Second, ask yourself if you’ve had a bunch of ideas that never happened. I know I’ve talked at times about building backpacks (yes I love outdoor packs). I’ve talked about lots of other ideas as well. In the midst of all those ideas I’ve also been very clear that they’re dreams and I’m focused on my current business.

Have you tried a bunch of ideas and never stuck to any of them? Have you jumped from idea to idea so often that your spouse rolls their eyes when you have the latest ‘great money maker’ or you have a new ‘passion’ they’ve never heard of?

Both of those scenarios are on you and your spouse can’t be blamed if they don’t put faith in this latest scheme.

In this scenario you’re going to need to show that you’re going to stay the course. Work together to find a small piece of time to dedicate to it and then stick to that little amount of time until you can show that it’s working. Once you’ve shown that the idea has legs your spouse is much more likely to get behind your idea.

But…

It’s still possible that they never come around. You talk and talk and they don’t want to make the sacrifices needed to get the business going. You’ve even talked to some outside professional help together, and you’re at an impasse.

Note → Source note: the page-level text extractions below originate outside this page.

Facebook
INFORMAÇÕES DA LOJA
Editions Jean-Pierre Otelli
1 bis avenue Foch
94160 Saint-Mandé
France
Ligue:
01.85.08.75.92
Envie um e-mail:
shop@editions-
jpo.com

You might still be able to work it out so keep talking, but the one thing I never recommend is that you go ahead behind their back.

I firmly believe that if you succeed in business and fail in your relationships you’ve still failed.

Stay the course and address the dreams they have. Show them how their dreams can fit in with the business you want to run.

For most people, once you’ve addressed their fears, they’re ready to jump behind you and support you as you go bigger than you dreamed you could.